### Excerpted passage

In-Situ Observations of the Boundary Layer Structure, Aerosol, Clouds and Precipitation in Pockets of Open Cells in the Remote Southeast Atlantic

Aircraft and ground based observations made across the transition between overcast closed cellular stratocumulus and a pocket of open cells (POC) feature in the remote south-east Atlantic are presented. The airborne measurements were made on the FAAM BAe-146 research aircraft during the Cloud Aerosol Radiation Interactions and Forcing (CLARIFY) field campaign. The aircraft was based on Ascension Island in August and September 2017, alongside the ARM Mobile Facility suite of ground based instruments deployed during the Layered Atlantic Smoke Interactions with Clouds (LASIC) campaign. We focus on a case-study where the aircraft measured the same airmass containing the POC feature on consecutive days (approximately 21 hr apart) up and downwind of Ascension Island. This feature advected over the ARM site in between the two aircraft flights. We link the various measurements with model trajectories and by tracking the POC using SEVERI satellite imagery.

Throughout the observing period, the aircraft observations show that a significant biomass burning aerosol (BBA) layer that had been transported from southern Africa sat immediately above the inversion at the top of the marine boundary layer (MBL), in both the closed and open cell regions. Aerosol number concentrations, Naer, measured with a PCASP instrument exceeded 1000 cm-3 in this elevated layer. Cleaner conditions in the MBL were observed outside of the POC (Naer ~ 150 cm-3), although the aerosol black carbon fraction was similar in both the MBL and free-troposphere, suggesting that entrainment of BBA into the MBL had occurred previously. In contrast, the POC feature showed extremely clean aerosol conditions in the MBL, with Naer ~ 10 to 20 cm-3 between the sea surface and the lifting condensation level (LCL), and dropping to ultra-clean values (Naer ~ 1 cm-3) between the LCL and MBL inversion. The cleaner MBL in the POC region was concomitant with lower black carbon aerosol fractions, lower cloud drop number concentrations and significant enhancements in precipitation compared to those found in the surrounding closed cell stratocumulus regions. The ARM data also show both marked reductions in the aerosol concentration measured at the surface and significant increases in rainfall from the ground based radars as the POC feature advected over Ascension Island. These observations suggest that i) collision-coalescence processes in the POC are very efficient at removing MBL aerosol and that ii) entrainment of overlying biomass burning aerosol into the POC region is insufficient to replenish the loss of MBL aerosol via precipitation.

### Data
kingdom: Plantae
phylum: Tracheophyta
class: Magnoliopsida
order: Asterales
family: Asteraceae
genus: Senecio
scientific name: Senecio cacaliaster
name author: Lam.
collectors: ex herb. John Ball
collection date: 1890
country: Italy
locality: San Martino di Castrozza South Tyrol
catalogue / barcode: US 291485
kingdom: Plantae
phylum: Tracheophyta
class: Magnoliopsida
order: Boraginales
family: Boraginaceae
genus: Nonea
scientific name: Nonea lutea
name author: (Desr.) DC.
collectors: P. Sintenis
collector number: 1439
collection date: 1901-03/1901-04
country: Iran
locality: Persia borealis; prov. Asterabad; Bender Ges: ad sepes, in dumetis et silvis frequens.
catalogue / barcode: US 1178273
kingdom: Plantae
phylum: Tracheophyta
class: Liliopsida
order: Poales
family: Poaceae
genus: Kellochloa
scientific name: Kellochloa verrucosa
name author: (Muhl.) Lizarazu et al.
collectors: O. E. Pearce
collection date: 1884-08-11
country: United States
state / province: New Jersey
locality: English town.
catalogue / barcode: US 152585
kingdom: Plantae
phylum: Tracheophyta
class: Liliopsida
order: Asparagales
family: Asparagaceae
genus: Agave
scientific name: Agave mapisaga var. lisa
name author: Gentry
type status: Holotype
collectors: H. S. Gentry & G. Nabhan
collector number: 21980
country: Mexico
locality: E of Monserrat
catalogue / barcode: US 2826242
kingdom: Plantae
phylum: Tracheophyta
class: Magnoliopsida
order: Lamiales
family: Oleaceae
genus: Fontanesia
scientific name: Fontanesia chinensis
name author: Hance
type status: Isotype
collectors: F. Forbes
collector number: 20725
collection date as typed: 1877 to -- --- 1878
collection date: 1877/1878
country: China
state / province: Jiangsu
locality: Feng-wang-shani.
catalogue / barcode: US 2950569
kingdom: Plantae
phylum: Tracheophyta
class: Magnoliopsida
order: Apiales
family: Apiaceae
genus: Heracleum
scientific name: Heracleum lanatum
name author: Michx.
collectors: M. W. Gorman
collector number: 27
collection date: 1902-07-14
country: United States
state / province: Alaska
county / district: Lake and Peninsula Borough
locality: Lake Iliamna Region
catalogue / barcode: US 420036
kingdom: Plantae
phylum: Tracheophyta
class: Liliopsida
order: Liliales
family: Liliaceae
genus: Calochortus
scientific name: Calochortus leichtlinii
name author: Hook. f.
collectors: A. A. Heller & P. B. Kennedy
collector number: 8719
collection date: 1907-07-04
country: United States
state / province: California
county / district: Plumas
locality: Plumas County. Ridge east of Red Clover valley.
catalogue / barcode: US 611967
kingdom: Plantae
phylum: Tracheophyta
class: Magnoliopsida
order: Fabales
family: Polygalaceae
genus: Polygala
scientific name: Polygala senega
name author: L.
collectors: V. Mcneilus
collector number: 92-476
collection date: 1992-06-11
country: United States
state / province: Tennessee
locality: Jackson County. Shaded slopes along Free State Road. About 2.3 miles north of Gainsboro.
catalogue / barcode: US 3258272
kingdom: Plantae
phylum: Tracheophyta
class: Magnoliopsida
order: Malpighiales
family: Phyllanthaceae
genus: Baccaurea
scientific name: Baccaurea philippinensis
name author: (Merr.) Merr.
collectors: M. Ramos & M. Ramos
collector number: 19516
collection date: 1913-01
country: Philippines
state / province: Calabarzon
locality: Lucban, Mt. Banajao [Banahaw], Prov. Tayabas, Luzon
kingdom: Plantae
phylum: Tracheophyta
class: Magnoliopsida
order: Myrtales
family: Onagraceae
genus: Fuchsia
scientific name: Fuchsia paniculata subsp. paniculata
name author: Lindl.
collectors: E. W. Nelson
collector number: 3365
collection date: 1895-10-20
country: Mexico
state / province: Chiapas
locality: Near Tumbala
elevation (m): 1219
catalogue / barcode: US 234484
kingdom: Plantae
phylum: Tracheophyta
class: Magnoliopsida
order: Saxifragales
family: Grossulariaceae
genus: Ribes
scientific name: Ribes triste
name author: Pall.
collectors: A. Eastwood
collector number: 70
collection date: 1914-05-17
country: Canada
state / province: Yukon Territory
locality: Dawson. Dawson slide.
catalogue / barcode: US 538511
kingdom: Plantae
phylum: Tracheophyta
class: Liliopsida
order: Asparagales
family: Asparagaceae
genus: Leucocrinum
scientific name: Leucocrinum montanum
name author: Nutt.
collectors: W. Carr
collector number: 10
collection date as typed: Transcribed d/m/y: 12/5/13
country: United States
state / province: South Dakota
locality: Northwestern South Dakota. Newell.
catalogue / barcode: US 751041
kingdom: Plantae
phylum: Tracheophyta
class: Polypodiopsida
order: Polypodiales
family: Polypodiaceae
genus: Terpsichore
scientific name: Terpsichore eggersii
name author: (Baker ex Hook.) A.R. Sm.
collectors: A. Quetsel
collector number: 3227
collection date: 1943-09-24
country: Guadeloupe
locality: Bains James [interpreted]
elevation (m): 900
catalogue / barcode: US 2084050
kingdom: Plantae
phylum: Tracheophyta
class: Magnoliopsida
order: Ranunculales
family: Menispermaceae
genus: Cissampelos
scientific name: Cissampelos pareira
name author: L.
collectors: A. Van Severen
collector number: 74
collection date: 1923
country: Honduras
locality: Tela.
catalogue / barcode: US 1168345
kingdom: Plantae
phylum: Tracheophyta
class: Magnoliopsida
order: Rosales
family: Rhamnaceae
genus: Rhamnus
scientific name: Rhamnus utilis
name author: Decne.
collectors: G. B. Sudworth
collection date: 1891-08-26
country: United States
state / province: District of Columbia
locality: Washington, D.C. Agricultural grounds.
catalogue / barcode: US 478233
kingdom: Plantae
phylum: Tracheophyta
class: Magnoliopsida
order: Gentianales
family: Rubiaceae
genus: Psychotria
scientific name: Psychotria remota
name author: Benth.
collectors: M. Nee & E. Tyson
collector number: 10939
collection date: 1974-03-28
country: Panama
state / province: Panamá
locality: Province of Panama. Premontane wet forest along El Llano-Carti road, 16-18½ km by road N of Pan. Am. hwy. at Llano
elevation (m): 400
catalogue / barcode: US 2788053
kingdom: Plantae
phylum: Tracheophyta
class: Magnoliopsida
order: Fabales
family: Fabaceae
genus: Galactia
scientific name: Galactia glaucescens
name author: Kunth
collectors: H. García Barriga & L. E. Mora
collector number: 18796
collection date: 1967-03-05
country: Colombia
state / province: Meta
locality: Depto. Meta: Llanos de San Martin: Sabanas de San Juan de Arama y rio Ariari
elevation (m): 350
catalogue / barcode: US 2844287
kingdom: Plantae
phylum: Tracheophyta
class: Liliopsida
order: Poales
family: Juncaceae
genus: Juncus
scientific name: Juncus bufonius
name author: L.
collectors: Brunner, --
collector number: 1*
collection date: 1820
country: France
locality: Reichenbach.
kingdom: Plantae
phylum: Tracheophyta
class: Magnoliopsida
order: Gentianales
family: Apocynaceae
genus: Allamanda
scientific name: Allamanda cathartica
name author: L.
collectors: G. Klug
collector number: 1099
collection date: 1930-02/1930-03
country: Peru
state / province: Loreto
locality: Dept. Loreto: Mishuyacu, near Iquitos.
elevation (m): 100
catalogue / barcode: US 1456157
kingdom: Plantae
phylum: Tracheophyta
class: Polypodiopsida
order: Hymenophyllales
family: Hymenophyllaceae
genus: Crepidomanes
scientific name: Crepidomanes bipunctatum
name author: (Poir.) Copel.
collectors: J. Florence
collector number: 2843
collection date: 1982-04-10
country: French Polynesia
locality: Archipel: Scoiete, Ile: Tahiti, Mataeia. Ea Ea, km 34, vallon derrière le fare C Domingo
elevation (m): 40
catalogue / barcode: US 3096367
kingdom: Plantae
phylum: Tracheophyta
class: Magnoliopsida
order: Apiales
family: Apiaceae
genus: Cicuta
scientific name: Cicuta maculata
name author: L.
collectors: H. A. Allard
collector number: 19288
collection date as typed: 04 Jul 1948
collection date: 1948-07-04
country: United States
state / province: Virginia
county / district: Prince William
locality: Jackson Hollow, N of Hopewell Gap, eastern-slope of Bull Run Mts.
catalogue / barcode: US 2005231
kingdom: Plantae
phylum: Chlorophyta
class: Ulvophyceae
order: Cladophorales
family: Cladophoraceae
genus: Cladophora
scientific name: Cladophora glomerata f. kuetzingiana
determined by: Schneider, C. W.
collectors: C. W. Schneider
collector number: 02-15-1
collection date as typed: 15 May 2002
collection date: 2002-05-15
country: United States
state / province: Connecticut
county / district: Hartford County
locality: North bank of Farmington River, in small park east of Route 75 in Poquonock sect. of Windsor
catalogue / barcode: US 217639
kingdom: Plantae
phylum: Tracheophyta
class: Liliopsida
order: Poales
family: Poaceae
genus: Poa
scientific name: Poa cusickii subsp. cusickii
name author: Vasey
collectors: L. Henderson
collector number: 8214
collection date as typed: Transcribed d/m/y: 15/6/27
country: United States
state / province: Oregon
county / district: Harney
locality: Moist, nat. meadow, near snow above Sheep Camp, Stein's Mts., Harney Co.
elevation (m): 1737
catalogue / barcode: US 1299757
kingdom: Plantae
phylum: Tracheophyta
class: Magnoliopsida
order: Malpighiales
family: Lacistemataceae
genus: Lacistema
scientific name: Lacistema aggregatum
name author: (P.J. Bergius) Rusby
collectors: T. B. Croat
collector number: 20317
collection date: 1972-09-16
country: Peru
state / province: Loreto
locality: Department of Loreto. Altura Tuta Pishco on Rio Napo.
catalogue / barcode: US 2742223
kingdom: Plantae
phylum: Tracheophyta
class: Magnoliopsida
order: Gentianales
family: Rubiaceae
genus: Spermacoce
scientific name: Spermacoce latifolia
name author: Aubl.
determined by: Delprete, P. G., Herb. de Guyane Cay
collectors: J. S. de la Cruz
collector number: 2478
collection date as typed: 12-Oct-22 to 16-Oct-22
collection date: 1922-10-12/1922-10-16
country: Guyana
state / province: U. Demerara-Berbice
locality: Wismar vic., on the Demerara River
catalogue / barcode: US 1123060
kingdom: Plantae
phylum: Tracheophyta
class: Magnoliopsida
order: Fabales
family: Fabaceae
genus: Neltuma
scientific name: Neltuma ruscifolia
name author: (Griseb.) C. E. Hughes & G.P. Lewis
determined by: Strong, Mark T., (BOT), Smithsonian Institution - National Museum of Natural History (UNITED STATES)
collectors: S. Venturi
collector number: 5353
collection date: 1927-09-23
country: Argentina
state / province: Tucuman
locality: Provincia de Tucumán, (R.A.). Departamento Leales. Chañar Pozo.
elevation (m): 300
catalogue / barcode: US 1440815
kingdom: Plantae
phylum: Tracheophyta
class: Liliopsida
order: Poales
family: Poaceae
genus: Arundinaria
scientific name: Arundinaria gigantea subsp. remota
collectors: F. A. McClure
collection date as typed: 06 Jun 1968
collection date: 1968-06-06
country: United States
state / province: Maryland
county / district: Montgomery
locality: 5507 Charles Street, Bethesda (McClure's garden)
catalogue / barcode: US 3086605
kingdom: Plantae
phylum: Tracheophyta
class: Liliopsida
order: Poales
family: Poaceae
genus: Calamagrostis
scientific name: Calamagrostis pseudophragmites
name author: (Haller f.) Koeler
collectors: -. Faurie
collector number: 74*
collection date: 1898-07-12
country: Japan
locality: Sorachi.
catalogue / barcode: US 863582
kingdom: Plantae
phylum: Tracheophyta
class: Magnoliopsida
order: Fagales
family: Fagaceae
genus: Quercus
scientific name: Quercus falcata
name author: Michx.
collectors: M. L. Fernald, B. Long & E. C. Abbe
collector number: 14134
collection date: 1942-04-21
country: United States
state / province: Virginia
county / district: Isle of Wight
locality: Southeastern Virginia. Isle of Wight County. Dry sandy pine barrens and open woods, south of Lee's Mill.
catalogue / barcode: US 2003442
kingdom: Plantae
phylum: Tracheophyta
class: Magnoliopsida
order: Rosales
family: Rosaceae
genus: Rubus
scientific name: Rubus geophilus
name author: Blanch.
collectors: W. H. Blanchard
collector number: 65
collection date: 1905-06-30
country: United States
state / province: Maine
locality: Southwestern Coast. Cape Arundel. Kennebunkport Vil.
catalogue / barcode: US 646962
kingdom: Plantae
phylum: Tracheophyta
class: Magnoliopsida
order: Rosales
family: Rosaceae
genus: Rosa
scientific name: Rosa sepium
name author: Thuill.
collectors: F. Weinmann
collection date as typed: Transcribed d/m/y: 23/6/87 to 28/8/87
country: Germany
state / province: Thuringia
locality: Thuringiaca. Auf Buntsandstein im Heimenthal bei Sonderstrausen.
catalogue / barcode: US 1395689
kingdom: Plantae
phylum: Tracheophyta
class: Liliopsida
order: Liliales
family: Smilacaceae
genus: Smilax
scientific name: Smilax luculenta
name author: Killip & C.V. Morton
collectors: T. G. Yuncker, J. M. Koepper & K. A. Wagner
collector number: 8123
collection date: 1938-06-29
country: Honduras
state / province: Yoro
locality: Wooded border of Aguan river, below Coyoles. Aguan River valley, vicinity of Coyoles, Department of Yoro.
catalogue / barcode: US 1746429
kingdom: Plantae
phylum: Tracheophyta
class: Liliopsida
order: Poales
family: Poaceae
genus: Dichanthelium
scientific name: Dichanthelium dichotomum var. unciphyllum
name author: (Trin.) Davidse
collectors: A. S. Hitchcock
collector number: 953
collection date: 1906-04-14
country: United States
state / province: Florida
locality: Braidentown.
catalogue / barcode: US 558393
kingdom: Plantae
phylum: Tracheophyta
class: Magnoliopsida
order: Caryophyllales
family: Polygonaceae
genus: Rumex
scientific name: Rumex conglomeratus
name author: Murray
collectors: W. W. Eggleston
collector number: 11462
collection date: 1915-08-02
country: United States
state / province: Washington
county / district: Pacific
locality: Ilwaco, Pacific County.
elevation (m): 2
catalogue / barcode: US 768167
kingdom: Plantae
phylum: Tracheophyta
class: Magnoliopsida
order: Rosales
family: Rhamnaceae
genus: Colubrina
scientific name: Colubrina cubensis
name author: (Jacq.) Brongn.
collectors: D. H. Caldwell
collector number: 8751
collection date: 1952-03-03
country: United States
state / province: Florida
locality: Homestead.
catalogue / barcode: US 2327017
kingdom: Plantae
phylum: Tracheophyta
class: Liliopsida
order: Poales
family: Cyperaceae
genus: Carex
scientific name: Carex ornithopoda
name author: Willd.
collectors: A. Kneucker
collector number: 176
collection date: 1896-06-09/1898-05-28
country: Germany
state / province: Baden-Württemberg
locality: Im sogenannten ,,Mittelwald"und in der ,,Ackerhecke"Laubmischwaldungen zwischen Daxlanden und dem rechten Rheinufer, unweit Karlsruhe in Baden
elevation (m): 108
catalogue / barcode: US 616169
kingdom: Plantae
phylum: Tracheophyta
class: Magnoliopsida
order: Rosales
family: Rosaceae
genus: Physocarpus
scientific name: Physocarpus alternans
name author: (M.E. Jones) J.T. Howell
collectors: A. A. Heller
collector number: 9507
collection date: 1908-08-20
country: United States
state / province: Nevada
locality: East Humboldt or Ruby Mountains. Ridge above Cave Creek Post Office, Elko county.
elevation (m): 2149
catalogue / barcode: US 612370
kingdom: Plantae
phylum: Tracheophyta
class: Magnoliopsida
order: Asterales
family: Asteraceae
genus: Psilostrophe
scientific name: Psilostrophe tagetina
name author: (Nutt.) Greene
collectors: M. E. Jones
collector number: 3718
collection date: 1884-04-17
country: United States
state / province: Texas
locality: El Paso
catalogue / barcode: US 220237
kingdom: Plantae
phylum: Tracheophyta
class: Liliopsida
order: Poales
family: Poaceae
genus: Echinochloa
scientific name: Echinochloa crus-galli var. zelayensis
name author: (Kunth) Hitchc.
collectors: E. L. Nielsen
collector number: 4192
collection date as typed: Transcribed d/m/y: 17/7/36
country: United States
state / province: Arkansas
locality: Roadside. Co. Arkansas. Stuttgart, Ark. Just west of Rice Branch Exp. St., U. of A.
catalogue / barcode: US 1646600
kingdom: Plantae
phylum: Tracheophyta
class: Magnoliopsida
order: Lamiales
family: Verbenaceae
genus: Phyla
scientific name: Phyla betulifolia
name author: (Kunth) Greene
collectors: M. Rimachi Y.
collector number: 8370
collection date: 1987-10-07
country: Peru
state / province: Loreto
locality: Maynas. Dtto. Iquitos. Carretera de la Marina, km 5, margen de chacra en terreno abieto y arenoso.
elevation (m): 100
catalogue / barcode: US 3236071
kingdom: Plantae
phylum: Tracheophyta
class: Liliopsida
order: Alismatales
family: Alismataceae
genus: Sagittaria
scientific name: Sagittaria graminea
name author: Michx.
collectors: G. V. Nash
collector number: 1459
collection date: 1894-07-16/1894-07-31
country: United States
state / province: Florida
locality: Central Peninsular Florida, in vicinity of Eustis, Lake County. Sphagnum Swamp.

### Exercise requirements
• A. Using the abstract on open cells in the southeast Atlantic, decide whether each statement agrees with it. Answer yes or no, and quote the words that decide it.
(i) The research aircraft was based on Ascension Island in August and September 2017.
(ii) The aircraft measured the airmass containing the POC about 12 hours apart.
(iii) Outside the POC, aerosol number concentrations in the marine boundary layer exceeded 1000 cm-3.
• B. List every abbreviation that the abstract spells out in full, along with its full form.
The items have nothing to do with the abstract and are separate material.

### Answers given
• A.
(i) Yes: "The aircraft was based on Ascension Island in August and September 2017"
(ii) No: "on consecutive days (approximately 21 hr apart)"
(iii) No: "Cleaner conditions in the MBL were observed outside of the POC (Naer ~ 150 cm-3)"

• B.
POC: pocket of open cells
CLARIFY: Cloud Aerosol Radiation Interactions and Forcing
LASIC: Layered Atlantic Smoke Interactions with Clouds
BBA: biomass burning aerosol
MBL: marine boundary layer
LCL: lifting condensation level